Now, my husband was sitting next to me in the waiting area and was flabbergasted, (I was doing all the talking since it was my car that I was looking to test drive and possibly buy).
At that point my husband stands up and tells the salesman that we were leaving, since he was obviously trying to “prequalify” before even showing me the car. Ah..the looks and stares we got, plus an apology.
I think that whole situation really hit home for my husband, that even between minorities there are the “good” ones and the “bad” ones. It hurt his feelings for a long time. Because, to each other, I am just his wife, and he is just my husband. Nothing more, nothing less.
On a side note, no one in his family has ever been rude, or nasty to me. They have always treated me with respect, and also with the deference my position within our family holds. My husband is the eldest son of the eldest son.
My family has been nice and respectful to my husband as well. That’s one fight we didn’t have to have. Although I will say we have had our own issues in building our marriage because of our different cultures. We have since learned what is important to each other and to respect and support that. At the end of the day you are married to each other and not each other’s cultures or families. You have to respect and love the person you lay down with at night.
26. Generalizing Can Be Damaging As People Don’t Have To Fit Into Stereotypes
I always get told “well he isn’t one of those Mexicans” after they make an extremely racist remark before finding out that my fiancé is Mexican, and that his parents legally came here from Mexico.
25. A Police Officer Belittled my Wife And People Tell Me What I Believe
White Male, Black Female Husband/Wife team here.
We’ve experienced our fair share of “obstacles”. I was stopped by the police before and the cop actually pulled me out of the car and asked me if she was a paid to be there and would not believe me until I showed our wedding photo that’s in my wallet. Also, recently I was told I support Donald Trump because I was a white male by some of her not so close family members.
I would say most folks in an interracial marriage probably have enough stories to create a book on “Subtle and not so Subtle Racism”
24. You’re Way Out Of Line
White woman here married to a SE Asian man.
We live in a rural area. Lots of staring at us in public. Oh, the staring. Including people who will crane their head all the way around to stare at us going by in, say, the mall, or Walmart.

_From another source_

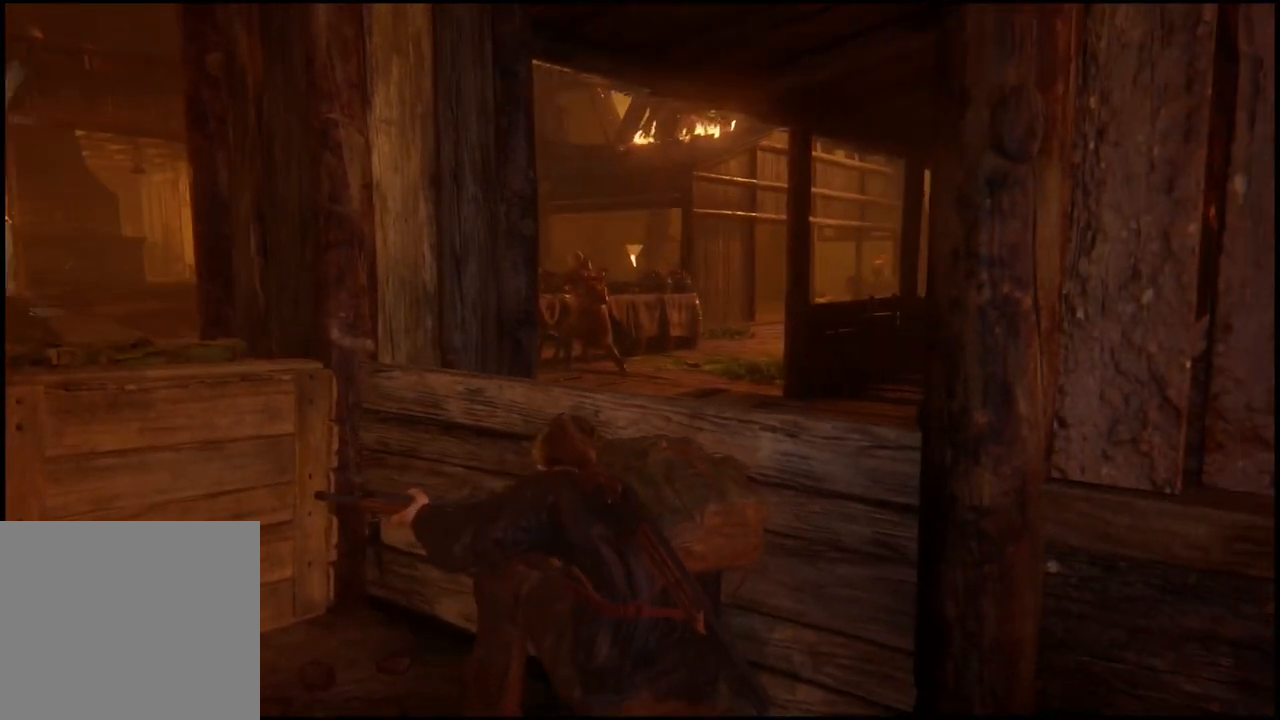
{"dt_ms": 500, "buttons": [], "left_stick": "center", "right_stick": "right", "events": [[417, "right_stick", "right"]]}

The worst part for me is the number of people (OK, women) who, after learning I’m married to an Asian guy, say something along the lines of “Oh, I couldn’t, I’ve just never been attracted to Asian men!” or words to that effect. You would not believe the number of people who say this straight to my face. Who knows why? What are they expecting me to say? This is way worse than the people who ask things like “does he speak much English?” when he’s lived in Canada longer than they’ve been alive.
23. Gossip and Sneers Will Get You No Business
I took my half Jamaican wife to see my parents in Wales. Deepest, darkest Wales. We then used the opportunity to have a long weekend holiday down there. Turns out a lot of the locals down there are still very racist.
One pub we had to leave as it was clear the locals were joking (with the staff) about my missus. The cowards switched to Welsh when we walked in and they noticed her, so we couldn’t understand, but the intonation and the sneers were clear.
We had food on the way but we left that place. Hope they did spit in it so they then couldn’t eat it themselves.
To clarify, my entire family is Welsh, going back as many generations as we can trace. My brother and I are the first filthy mud-bloods born outside of Wales. Obviously being a white boy in white Welsh family I had never experienced this side of the culture until I got married.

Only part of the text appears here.